Friday, September 28, 2007

Das Lied von Erde at San Francisco Symphony



On a whim, I called the San Francisco Symphony hotline Thursday morning at (415) 503-5577 (don't let them know I told you this number), and was informed there were $20 rush tickets available for that evening's performance of Mozart and Mahler at the Davies Hall box office.



Even with this inducement, I felt a little ambivalent, because Mahler's 1909 "Das Lied von Erde" has twice bored the heck out of me when I heard it live.
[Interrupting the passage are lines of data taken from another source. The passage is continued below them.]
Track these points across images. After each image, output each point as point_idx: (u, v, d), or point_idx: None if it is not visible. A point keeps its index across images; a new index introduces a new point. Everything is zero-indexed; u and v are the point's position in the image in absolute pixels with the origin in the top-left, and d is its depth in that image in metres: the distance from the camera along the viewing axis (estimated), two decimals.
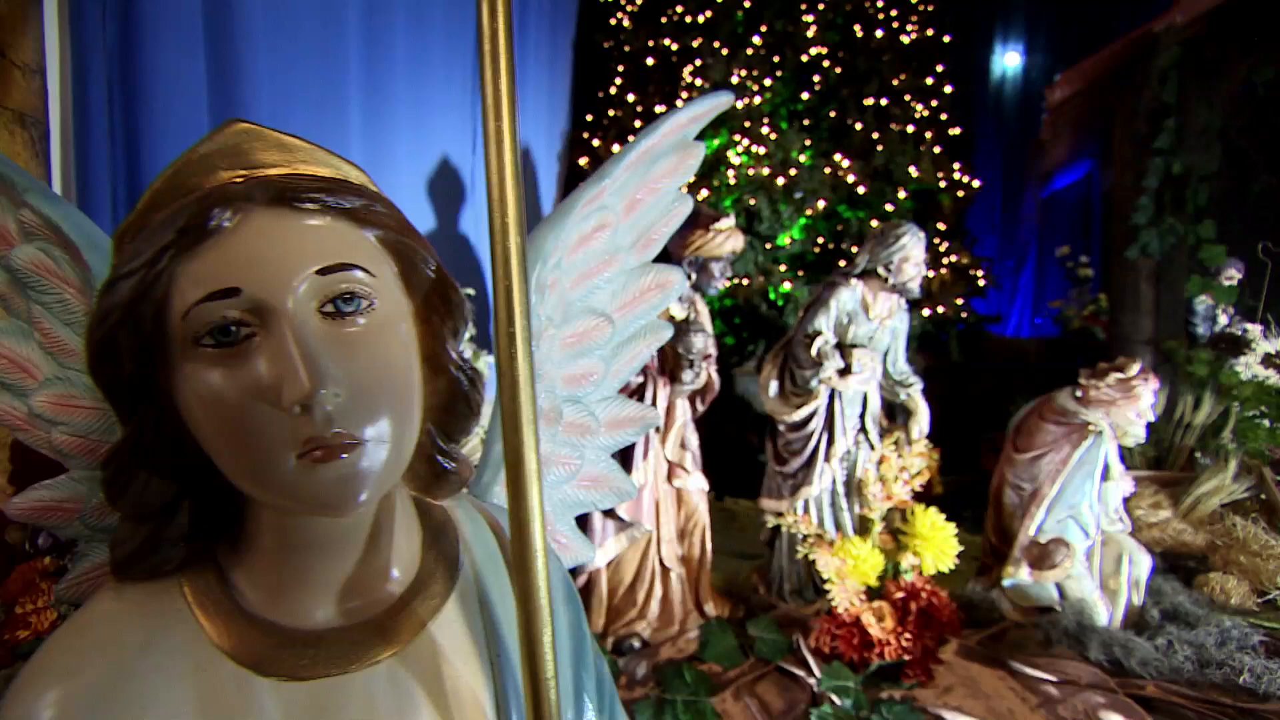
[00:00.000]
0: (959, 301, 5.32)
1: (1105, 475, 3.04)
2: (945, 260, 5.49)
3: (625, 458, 2.69)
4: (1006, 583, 3.11)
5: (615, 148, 5.89)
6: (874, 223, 5.04)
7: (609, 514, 2.75)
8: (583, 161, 6.11)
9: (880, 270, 2.97)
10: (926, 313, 5.16)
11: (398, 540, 0.63)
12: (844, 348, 3.02)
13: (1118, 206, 4.42)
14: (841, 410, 3.02)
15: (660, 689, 2.60)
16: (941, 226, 5.69)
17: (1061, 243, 7.64)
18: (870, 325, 3.04)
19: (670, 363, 2.78)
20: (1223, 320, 6.12)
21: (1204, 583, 3.52)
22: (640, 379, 2.68)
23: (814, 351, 2.89)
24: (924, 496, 5.09)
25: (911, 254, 2.93)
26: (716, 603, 3.09)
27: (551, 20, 5.11)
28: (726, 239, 2.71)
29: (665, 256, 3.01)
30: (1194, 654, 2.73)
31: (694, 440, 3.04)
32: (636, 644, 2.83)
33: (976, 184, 5.56)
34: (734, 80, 5.10)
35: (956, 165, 5.47)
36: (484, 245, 3.95)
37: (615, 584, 2.92)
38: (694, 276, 2.77)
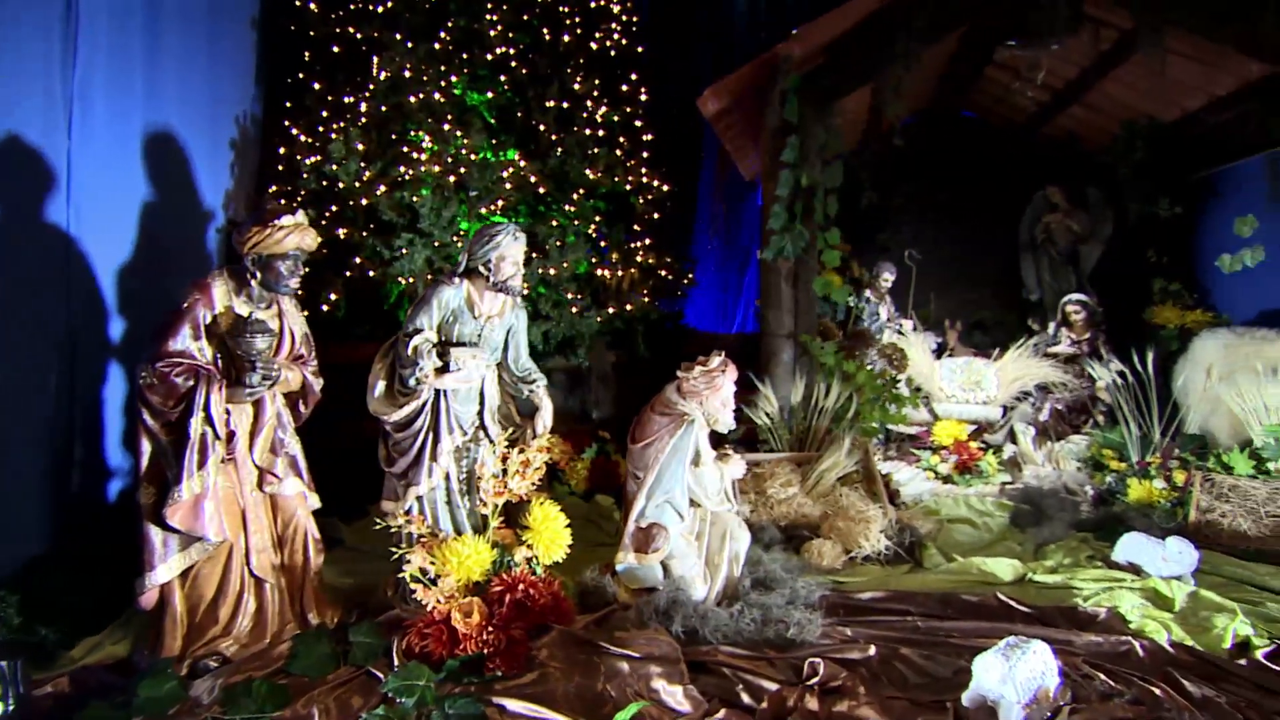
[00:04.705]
0: (646, 299, 5.61)
1: (696, 461, 3.30)
2: (638, 260, 5.77)
3: (179, 462, 2.50)
4: (618, 567, 3.30)
5: (304, 139, 5.58)
6: (553, 223, 5.18)
7: (167, 528, 2.55)
8: (281, 150, 5.73)
9: (481, 269, 3.02)
10: (611, 310, 5.39)
11: None
12: (451, 346, 3.03)
13: (763, 213, 4.88)
14: (448, 408, 3.03)
15: (223, 709, 2.46)
16: (637, 228, 5.99)
17: None
18: (476, 323, 3.08)
19: (237, 365, 2.64)
20: (883, 316, 7.02)
21: (808, 549, 3.98)
22: (190, 382, 2.50)
23: (410, 349, 2.88)
24: (611, 486, 5.34)
25: (508, 253, 3.00)
26: (321, 610, 2.99)
27: None
28: (288, 235, 2.60)
29: (238, 257, 2.86)
30: (760, 616, 3.04)
31: (293, 445, 2.91)
32: (215, 663, 2.66)
33: (666, 188, 5.91)
34: (407, 74, 4.99)
35: (644, 170, 5.77)
36: (85, 239, 3.54)
37: (195, 601, 2.72)
38: (259, 275, 2.65)
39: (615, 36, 6.00)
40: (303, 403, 2.99)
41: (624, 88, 5.97)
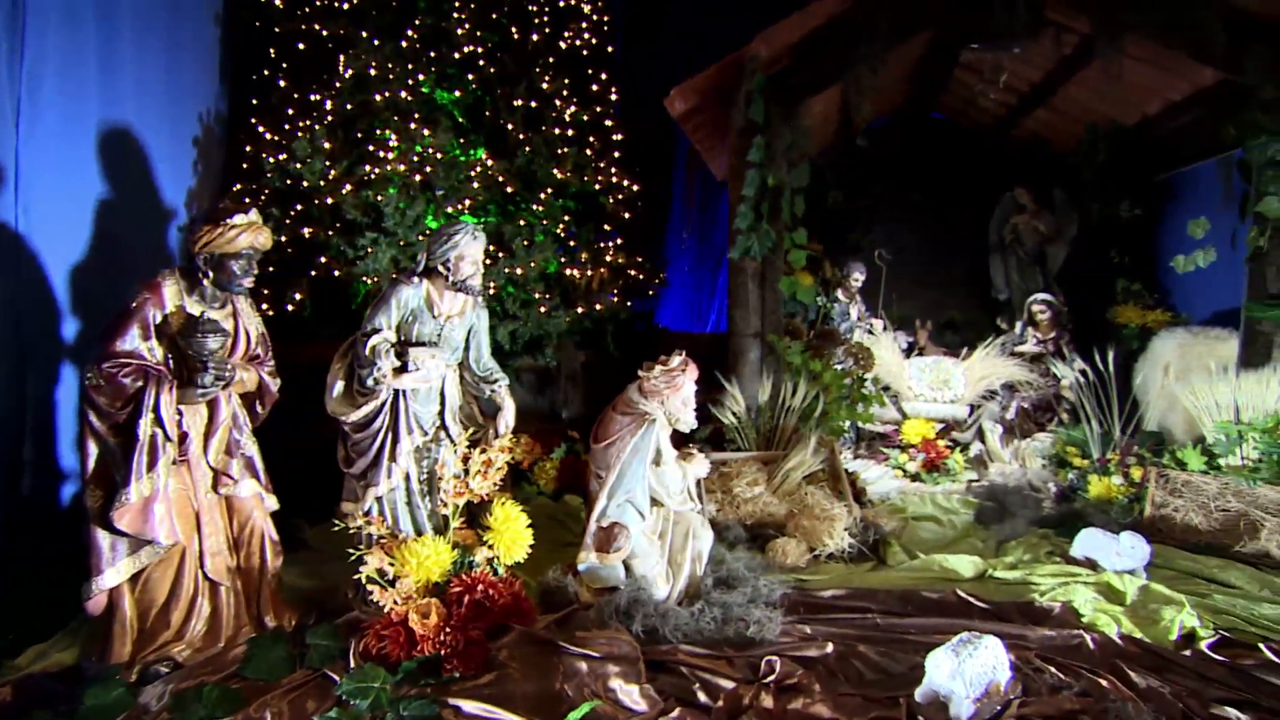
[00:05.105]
0: (615, 299, 5.60)
1: (657, 460, 3.31)
2: (608, 260, 5.77)
3: (127, 465, 2.46)
4: (580, 567, 3.29)
5: (270, 137, 5.51)
6: (521, 222, 5.17)
7: (115, 531, 2.51)
8: (247, 148, 5.65)
9: (440, 268, 3.00)
10: (580, 310, 5.39)
11: None
12: (410, 345, 3.01)
13: (731, 212, 4.90)
14: (407, 408, 3.01)
15: (173, 715, 2.42)
16: (608, 228, 5.99)
17: None
18: (436, 323, 3.06)
19: (189, 366, 2.60)
20: (854, 315, 7.07)
21: (773, 548, 3.99)
22: (139, 383, 2.46)
23: (367, 349, 2.85)
24: (580, 486, 5.32)
25: (466, 252, 2.99)
26: (279, 613, 2.96)
27: None
28: (240, 234, 2.58)
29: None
30: (720, 614, 3.04)
31: (249, 446, 2.88)
32: (166, 669, 2.62)
33: (636, 188, 5.91)
34: (373, 72, 4.95)
35: (615, 170, 5.77)
36: (34, 234, 3.47)
37: (146, 606, 2.68)
38: (211, 275, 2.62)
39: (585, 35, 5.99)
40: (260, 403, 2.95)
41: (594, 87, 5.97)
The piece is an hour-long set of six German art songs that somehow bloat into a huge symphony as Mahler channels his inner melancholic Chinese soul (the lyrics are German translations from Chinese poetry).



The auditorium was one-third empty, and my $20 even got me a First Tier box all to myself, just to the right of the stage, which turned out to be a wonderful spot.



The concert is being recorded as part of Michael Tilson-Thomas' Mahler Cycle, and though the audience sounded like a tuberculosis ward in the first half of the program, coughing up a storm through Mozart's Symphony No. 34, they were wonderfully silent for the most part during the long second half.



The performance of "Das Lied von Erde," as it turned out, was one of the best live concerts of my entire life, finally winning me over to the piece.



This was due not just to the magnificent playing in the orchestra, but because of baritone Thomas Hampson who was in spectacularly superb voice, filling the huge hall with sound in a way that very few singers in the world can accomplish. I can't wait until he crosses the street to the San Francisco Opera next month for Verdi's "Macbeth." The other soloist, tenor Stuart Skelton, wasn't even remotely in the same league, but he wasn't terrible and his share of the songs came through fine.



The concert is going to be repeated tonight (Friday) and again on Saturday. According to that phone number I told you not to write down, there are $20 rush tickets available tonight for the concert. I can't recommend the experience highly enough.